#### [REQUIREMENT]
Count the lines in both blocks below that contain the word "zapakowane". Reply with the number only.

#### [STUDY MATERIAL]
------
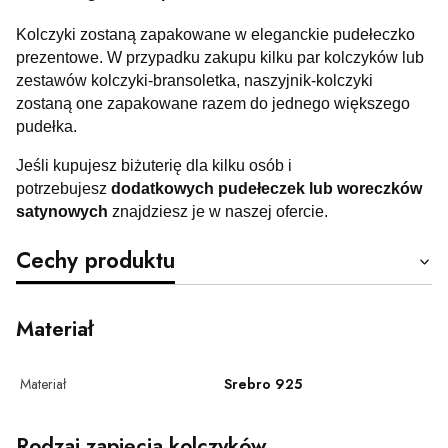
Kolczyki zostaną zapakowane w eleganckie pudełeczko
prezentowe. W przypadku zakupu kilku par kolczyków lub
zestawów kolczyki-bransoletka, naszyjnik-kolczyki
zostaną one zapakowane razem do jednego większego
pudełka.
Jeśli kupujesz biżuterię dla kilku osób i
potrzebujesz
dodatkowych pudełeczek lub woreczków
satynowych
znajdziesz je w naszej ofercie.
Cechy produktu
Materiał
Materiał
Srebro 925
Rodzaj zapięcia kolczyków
------
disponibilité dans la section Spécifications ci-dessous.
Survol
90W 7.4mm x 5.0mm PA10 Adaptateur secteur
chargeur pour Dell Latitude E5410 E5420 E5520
------
#### [SOLUTION TO THE EXERCISE]
2